Carol Kane played a put-upon babysitter hassled by phone calls from some nut job, a suspenser that builds within the first half hour into some memorable moments, peaking with a shocking revelation, topped by an even more shocking revelation that would probably freak out audiences if put into a horror film today.
They didn’t put the latter into the remake. Actually, the last hour of the original was pretty lame, so director Simon (Tomb Raider) West didn’t put that in either, instead expanding the narrative of the first film’s intro into feature length. Which means an interminable amount of teenybopper soap opera nattering about Jill Johnson (Camilla Belle) and her angst about having to take a babysitting gig because she overran her cell phone minutes, and having to deal with a boyfriend-stealing hippie tramp named Tiffany (talk about covering all the bases for impending psycho-bait).

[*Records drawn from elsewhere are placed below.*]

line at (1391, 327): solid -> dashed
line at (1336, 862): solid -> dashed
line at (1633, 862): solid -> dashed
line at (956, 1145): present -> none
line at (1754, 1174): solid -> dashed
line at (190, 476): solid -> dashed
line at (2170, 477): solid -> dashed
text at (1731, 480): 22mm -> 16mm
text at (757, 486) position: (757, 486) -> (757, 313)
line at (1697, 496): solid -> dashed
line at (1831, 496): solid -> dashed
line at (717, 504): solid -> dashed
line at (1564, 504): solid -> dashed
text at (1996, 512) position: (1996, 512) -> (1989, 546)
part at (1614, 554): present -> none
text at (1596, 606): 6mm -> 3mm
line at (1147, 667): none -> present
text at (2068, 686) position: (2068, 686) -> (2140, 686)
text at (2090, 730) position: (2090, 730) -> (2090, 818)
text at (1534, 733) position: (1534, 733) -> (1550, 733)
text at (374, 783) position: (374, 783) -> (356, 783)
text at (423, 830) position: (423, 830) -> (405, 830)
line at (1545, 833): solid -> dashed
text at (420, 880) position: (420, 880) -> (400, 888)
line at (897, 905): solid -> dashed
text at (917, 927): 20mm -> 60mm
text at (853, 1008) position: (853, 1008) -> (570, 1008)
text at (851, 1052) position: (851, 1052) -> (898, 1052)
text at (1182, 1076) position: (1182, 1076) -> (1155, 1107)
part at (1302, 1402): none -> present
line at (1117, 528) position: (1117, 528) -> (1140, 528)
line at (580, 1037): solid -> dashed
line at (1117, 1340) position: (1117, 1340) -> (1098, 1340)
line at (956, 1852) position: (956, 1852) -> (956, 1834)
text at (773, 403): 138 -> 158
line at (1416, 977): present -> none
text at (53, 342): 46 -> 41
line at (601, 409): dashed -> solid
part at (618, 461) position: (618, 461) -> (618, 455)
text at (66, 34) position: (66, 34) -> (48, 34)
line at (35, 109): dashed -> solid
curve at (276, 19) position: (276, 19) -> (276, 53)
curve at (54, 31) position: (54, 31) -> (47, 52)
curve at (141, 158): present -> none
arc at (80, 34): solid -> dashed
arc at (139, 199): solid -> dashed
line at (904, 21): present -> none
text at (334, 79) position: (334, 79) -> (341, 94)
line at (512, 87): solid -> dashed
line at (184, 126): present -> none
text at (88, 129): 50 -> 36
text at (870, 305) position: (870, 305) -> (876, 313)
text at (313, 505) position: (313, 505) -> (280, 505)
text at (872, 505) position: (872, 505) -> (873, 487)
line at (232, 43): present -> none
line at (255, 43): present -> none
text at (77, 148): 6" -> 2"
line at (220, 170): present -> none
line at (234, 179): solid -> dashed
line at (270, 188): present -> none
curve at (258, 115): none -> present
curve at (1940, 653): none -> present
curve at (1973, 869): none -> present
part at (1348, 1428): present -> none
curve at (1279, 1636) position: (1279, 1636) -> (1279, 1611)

Finally she is driven by her father up to a remote posh estate to watch the kids and things finally settle down into PG-13 creepy mode, as for the next hour Jill wanders about the house checking out the dark recesses as various ring tones chirp and jumping as that darned cat flies out at her as the soundtrack alternates between moans and shrieks. Actually, while generally I’m perturbed anytime a horror film resorts to the clichéd cat scare, here West uses it as a clever setup to a reference to the Grande Dame of Old Dark House suspensers, The Cat and the Canary.
I went into this expecting to hate it, what with it being PG-13 and the fact that they gave away the big twist in the effin’ trailer. But about halfway through, enough broad hints have been dropped that it is not really a twist, just the logical progression of the narrative. Even the substitute twist in the end has been played out so many times before that it was sort of like watching someone cross the street. “Well … that happened.”
Ultimately, there is a leisurely, ominously comfortable vibe going down that gives anyone who has seen this kind of thing before way too much time to consider the inherent absurdities of the narrative.
But all-in-all, there was a certain charm to it. Camilla Belle gets points for carrying what is essentially a one-person show. It wasn’t designed to satisfy the jaded horror fan, content only to be a solid suspenser for the teenaged girl crowd. No blood, no onscreen mayhem, just a capable thriller for any girl who has done babysitter duty.